那男人聽了以後惱怒地說,“你一個女人,信不信我讓你今天就死在這裏。”

月然驚恐地看著他,那男人以為月然怕了,得意地看著她,正打算說點什麽,月然開口了,“哇,就你這瘦不拉幾的小身板,連狼都覺得啃著擱牙,你居然敢說讓我死在這裏。真是好大的口氣,臭死人了。”說著還嫌惡地用手在鼻子前麵扇扇。那男人正想發作,月然就走到圍觀的群眾麵前。
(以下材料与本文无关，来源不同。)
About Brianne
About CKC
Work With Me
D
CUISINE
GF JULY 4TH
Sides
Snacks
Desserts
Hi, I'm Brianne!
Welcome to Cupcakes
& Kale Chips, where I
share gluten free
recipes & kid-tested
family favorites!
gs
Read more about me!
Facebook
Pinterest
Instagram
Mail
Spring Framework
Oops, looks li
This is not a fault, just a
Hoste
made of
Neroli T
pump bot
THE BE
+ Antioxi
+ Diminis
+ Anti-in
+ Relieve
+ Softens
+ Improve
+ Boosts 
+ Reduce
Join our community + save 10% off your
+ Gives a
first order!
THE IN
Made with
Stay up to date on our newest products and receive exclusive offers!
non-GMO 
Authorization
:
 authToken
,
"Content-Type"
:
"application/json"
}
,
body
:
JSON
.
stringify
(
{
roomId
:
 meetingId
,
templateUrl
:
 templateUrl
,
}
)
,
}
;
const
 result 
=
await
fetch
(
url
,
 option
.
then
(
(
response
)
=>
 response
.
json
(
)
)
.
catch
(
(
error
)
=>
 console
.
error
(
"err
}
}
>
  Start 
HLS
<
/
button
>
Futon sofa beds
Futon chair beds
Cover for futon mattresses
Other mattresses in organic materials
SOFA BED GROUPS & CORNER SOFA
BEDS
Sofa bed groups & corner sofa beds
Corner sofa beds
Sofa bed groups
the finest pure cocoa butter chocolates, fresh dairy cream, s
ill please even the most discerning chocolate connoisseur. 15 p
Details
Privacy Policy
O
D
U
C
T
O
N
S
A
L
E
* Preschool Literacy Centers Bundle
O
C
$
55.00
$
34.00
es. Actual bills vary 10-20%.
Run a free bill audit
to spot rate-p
“我想請各位鄉親評評理,你們瞧瞧這個男人,長得獐頭鼠目,賊眉鼠眼的,一看就不是什麽好人。”再指指躺在地上呻吟的跟班,“這幾個人一看也就是流氓,他們居然還敢說別人偷他們的東西,真是好笑了。”

她回到那男人麵前,“喂,你的錢袋裏麵有幾文錢啊,夫人我今天心情好,就當打發叫花子,給你怎麽樣。話說回來,我還真的沒發現你渾身上下有什麽值得我相公偷得。姑且不說我相公做沒做過這件事,就你那一身惡臭,我相公還沒靠近你就走的遠遠的了,還偷你錢袋。你是大白天做夢呢,沒睡好覺就回去繼續睡,不要大街上瞎嚷嚷地,打擾鄰居不說,還汙染了這新鮮的空氣。我要是你啊,就找個沒人的地方,蒙頭大睡了。真虧的你臉皮這麽厚,我都替你害臊呢。”

“你……”那男人半天說不出話來。

不遠處的寺廟上,一個衣著華服的男子,露出興趣盎然的淺笑,似乎在算計著什麽。